Я вспомнил, как вчера днём сказал перепачканному мальчишке-машинисту в его вылизанной до блеска машине: станешь — дай ракету и держись на воде, мы тебя не бросим. И как он услышал это «не бросим» лучше, чем приказ про уголь. Слово, данное машинисту второй статьи, в этой арифметике не весило ничего. И весило всё.
— Поворот «все вдруг», — сказал я. — Идём на истребитель. Втроём. «Стройному» — полный, сколько вытянет, к Тигровому, под батареи, не оглядываясь.
«Сторожевой», «Расторопный» и Огарёв развернулись и пошли встречь японцу — трое на одного. Тот, увидев, что подранок прикрыт, что на него идут три буруна, замешкался. Отвернул. Стал отрабатывать дистанцию, ловить нас на циркуляции, не желая лезть в ближний бой втроём. Завязалась та злая бестолковая дневная толчея миноносцев, которую связно не перескажешь, потому что в ней нет связности: маневр, залп, недолёт, перелёт, чёрный дым поперёк прицела, белые столбы у борта, и снова маневр, и снова. Снаряды клали то с недолётом, то с перелётом. Один лёг так близко, что осколки пропели над головами и щёлкнули по трубе.

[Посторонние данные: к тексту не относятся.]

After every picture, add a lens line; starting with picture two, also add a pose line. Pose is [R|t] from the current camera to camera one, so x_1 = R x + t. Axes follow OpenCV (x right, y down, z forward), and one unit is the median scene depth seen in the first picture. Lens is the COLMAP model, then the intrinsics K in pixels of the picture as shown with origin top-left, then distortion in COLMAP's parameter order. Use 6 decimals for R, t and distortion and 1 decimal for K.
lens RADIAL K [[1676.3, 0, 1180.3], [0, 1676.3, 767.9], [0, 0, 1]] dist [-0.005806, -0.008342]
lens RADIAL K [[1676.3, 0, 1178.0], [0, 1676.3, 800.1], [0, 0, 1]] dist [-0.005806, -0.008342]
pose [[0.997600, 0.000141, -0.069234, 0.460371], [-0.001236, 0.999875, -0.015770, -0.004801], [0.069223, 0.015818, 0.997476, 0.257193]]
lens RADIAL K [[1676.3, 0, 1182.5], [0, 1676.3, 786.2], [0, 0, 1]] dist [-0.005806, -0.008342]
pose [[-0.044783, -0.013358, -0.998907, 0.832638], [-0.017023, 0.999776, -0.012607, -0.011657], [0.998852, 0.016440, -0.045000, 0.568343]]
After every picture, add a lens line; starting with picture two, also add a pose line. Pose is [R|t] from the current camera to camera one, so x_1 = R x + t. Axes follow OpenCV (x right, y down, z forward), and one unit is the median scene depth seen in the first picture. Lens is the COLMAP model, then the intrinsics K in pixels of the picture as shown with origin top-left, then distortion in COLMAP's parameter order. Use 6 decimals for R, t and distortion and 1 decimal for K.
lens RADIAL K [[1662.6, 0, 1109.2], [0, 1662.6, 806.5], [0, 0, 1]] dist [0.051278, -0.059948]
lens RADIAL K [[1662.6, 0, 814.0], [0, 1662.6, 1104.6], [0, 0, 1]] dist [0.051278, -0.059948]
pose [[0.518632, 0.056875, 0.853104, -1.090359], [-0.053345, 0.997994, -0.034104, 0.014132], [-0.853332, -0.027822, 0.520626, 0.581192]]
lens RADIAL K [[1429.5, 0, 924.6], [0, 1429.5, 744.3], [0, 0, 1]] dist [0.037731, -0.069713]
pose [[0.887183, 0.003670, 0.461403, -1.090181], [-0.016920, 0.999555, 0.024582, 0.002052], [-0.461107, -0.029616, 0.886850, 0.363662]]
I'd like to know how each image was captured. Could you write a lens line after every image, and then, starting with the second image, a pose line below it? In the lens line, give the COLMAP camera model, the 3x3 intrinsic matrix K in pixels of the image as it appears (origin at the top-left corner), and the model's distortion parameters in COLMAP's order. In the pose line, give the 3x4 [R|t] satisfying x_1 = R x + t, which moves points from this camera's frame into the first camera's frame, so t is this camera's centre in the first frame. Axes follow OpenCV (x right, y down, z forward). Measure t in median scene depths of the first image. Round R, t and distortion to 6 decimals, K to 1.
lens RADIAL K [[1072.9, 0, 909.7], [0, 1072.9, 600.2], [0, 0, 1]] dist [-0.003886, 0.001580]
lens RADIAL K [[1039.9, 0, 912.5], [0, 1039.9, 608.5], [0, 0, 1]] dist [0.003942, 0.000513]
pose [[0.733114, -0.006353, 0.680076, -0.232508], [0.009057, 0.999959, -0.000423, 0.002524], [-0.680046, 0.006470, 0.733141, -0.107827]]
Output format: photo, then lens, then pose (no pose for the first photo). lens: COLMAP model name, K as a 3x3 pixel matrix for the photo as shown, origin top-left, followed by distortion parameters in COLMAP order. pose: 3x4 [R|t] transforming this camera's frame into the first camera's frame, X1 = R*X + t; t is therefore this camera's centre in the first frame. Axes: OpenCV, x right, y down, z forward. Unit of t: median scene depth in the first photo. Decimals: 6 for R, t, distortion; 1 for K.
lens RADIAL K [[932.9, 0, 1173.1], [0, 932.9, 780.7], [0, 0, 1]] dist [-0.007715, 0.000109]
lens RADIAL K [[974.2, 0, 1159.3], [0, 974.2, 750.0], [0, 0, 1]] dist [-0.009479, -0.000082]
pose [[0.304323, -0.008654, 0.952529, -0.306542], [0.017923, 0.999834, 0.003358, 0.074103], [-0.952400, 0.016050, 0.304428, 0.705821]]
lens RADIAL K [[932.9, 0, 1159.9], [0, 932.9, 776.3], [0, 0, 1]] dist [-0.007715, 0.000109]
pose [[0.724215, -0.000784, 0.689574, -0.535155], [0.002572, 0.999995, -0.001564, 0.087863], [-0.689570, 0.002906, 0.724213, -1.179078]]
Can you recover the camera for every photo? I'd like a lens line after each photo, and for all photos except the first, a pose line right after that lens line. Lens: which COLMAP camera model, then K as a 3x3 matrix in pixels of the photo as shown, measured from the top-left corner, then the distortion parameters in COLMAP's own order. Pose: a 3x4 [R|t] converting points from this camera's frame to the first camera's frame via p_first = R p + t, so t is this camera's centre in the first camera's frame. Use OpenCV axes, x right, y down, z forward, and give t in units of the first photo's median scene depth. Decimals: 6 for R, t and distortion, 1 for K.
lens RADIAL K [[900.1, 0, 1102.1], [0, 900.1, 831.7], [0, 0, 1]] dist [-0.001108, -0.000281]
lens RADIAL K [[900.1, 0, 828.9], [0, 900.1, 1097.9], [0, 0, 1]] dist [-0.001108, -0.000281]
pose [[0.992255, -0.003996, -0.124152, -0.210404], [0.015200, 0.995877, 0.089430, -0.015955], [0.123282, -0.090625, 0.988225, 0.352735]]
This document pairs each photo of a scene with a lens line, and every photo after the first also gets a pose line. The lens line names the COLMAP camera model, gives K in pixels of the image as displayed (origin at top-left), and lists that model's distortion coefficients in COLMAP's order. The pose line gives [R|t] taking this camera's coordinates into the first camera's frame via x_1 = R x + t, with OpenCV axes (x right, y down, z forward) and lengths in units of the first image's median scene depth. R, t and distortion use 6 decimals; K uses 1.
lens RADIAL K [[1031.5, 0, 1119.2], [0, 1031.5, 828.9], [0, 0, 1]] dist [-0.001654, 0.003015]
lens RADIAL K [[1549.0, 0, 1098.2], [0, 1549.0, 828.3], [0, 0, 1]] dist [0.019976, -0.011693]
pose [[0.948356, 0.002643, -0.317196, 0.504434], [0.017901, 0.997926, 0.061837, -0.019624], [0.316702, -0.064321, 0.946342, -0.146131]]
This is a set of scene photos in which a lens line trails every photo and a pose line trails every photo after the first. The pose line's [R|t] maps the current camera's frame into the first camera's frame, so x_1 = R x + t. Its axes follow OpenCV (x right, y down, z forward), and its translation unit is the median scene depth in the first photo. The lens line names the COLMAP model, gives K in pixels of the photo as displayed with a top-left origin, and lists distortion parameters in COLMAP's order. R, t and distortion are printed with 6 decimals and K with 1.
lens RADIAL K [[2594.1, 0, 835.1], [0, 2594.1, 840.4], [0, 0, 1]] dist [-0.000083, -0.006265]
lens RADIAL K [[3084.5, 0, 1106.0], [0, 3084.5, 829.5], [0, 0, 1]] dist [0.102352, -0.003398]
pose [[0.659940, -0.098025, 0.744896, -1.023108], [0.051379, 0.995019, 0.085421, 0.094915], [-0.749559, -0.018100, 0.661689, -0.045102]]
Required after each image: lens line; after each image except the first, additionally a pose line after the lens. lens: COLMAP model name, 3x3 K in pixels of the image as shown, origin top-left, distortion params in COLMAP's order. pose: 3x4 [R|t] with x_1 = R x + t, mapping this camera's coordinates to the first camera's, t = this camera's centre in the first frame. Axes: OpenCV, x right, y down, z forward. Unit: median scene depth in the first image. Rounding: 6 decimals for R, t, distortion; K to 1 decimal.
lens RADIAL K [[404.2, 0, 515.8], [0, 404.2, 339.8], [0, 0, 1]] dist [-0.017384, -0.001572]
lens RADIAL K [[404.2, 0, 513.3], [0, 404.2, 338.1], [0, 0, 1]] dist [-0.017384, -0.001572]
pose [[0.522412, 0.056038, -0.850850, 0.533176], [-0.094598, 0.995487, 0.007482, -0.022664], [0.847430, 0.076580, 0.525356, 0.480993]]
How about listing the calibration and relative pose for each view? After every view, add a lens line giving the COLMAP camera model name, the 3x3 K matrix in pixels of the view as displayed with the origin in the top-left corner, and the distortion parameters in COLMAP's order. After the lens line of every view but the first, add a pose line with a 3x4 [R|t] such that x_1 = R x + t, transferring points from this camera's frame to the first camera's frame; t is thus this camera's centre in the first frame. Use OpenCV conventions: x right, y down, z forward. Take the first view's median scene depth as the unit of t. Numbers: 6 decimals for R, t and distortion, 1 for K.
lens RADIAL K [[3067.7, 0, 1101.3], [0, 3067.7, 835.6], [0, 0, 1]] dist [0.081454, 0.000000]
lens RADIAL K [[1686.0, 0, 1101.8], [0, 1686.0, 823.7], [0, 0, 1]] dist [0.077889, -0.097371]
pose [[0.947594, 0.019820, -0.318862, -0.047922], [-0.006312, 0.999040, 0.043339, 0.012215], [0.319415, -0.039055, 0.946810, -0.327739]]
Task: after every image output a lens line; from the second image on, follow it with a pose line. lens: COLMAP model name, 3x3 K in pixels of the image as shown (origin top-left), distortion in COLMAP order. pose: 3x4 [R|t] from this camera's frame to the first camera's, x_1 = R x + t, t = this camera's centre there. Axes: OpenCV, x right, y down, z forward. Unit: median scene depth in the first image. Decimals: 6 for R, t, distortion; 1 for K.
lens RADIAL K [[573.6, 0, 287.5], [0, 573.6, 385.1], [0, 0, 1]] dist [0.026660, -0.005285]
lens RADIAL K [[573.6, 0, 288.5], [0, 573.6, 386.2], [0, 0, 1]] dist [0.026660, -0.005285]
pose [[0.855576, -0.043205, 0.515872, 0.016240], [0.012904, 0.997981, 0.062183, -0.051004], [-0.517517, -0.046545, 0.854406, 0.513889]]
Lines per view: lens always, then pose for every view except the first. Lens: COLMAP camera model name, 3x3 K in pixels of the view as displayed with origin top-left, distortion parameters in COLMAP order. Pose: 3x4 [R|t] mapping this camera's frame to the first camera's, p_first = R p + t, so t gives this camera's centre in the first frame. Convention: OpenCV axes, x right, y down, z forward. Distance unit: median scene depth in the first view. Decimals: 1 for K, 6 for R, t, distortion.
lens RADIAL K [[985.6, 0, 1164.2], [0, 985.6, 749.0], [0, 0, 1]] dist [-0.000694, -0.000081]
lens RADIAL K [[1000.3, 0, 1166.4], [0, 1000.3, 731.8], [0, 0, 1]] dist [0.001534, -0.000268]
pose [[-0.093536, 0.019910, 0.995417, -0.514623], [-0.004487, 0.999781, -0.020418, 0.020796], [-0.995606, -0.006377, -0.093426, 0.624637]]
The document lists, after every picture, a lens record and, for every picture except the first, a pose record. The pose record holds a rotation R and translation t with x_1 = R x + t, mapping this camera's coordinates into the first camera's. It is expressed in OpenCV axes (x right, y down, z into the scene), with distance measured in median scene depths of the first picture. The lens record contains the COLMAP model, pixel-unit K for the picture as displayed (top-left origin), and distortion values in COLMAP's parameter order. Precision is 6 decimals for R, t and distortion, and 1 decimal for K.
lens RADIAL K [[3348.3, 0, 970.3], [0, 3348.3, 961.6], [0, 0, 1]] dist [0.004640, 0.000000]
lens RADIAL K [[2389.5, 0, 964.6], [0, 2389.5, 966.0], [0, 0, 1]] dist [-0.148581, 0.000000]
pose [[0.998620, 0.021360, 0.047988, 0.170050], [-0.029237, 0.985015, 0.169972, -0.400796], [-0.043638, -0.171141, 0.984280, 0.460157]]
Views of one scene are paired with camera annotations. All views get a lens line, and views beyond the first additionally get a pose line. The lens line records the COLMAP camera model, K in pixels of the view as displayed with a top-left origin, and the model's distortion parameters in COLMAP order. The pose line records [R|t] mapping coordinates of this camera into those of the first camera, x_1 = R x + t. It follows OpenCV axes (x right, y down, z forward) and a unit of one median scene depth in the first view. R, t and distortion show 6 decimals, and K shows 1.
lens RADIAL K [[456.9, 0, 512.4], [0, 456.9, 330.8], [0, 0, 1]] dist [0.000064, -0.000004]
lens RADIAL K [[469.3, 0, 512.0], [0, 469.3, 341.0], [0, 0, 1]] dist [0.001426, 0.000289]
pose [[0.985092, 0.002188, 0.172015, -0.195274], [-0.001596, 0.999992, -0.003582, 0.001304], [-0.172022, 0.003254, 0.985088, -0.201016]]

Но мы своё делали: мы оттирали его от «Стройного». Мы выигрывали подранку те мили, что отделяли его от спасительных батарей на Тигровом полуострове, откуда уже могли дотянуться наши пушки.
И на последней из этих миль японец, отворачивая окончательно, дал прощальный залп. Не по нам. По уходящему подранку. Наугад, со зла, чтоб не уходить с пустыми руками.
Один снаряд нашёл «Стройный».
Я увидел вспышку у него на корме — низкую, тусклую в прибывающем утреннем свете. И сразу за ней — пар. Белый бешеный столб пара из распоротого нутра. Перебило паропровод у самой машины. «Стройный» сел кормой, расхлёстанный, и встал. Совсем встал.
Японец, расстреляв злость, уходил: он своё взял и не хотел связываться с тремя у самых русских батарей. А я подвёл «Сторожевой» к стоящему, парящему, медленно оседающему «Стройному» и стал снимать с него людей. Потому что слово было дано.
Снимали быстро, на прибывающем свету, на виду у отползающего врага, который ещё мог передумать и вернуться. Перекидывали концы. Тащили через борт мокрых, обваренных, оглушённых, тяжело обожжённых паром. Лобов работал молча и страшно, в кровь обдирая ладони о тросы, и ругался себе под нос только тогда, когда трос шёл туго. Раненых принимали на палубу и складывали где придётся, лишь бы скорее. Командир «Стройного» пошёл через борт из последних, когда живых на его палубе, кроме него, не осталось, — обожжённый, с сорванным голосом, он и у нас на юте всё пытался пересчитывать своих.